AIM OF THE TASK: Please reproduce every line of the listing below, renaming "Youtube" to "YouTube" and leaving everything else untouched.

DATA TO USE:
= Beginning of Section =
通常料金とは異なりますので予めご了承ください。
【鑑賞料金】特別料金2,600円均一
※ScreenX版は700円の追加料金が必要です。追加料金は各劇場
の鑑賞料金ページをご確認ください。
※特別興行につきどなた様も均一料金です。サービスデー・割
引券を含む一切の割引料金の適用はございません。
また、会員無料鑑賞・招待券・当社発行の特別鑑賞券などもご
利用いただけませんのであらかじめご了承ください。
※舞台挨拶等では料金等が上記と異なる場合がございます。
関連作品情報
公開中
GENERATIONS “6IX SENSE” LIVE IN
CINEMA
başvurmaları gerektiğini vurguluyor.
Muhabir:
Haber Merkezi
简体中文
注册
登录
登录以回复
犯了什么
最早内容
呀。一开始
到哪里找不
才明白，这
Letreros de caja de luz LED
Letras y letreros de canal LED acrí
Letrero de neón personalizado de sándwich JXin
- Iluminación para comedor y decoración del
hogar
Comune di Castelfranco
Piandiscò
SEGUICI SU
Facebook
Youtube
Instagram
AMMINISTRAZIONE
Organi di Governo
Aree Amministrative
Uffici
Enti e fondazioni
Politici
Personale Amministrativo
= End of Section =
RESPONSE AREA:
通常料金とは異なりますので予めご了承ください。
【鑑賞料金】特別料金2,600円均一
※ScreenX版は700円の追加料金が必要です。追加料金は各劇場
の鑑賞料金ページをご確認ください。
※特別興行につきどなた様も均一料金です。サービスデー・割
引券を含む一切の割引料金の適用はございません。
また、会員無料鑑賞・招待券・当社発行の特別鑑賞券などもご
利用いただけませんのであらかじめご了承ください。
※舞台挨拶等では料金等が上記と異なる場合がございます。
関連作品情報
公開中
GENERATIONS “6IX SENSE” LIVE IN
CINEMA
başvurmaları gerektiğini vurguluyor.
Muhabir:
Haber Merkezi
简体中文
注册
登录
登录以回复
犯了什么
最早内容
呀。一开始
到哪里找不
才明白，这
Letreros de caja de luz LED
Letras y letreros de canal LED acrí
Letrero de neón personalizado de sándwich JXin
- Iluminación para comedor y decoración del
hogar
Comune di Castelfranco
Piandiscò
SEGUICI SU
Facebook
YouTube
Instagram
AMMINISTRAZIONE
Organi di Governo
Aree Amministrative
Uffici
Enti e fondazioni
Politici
Personale Amministrativo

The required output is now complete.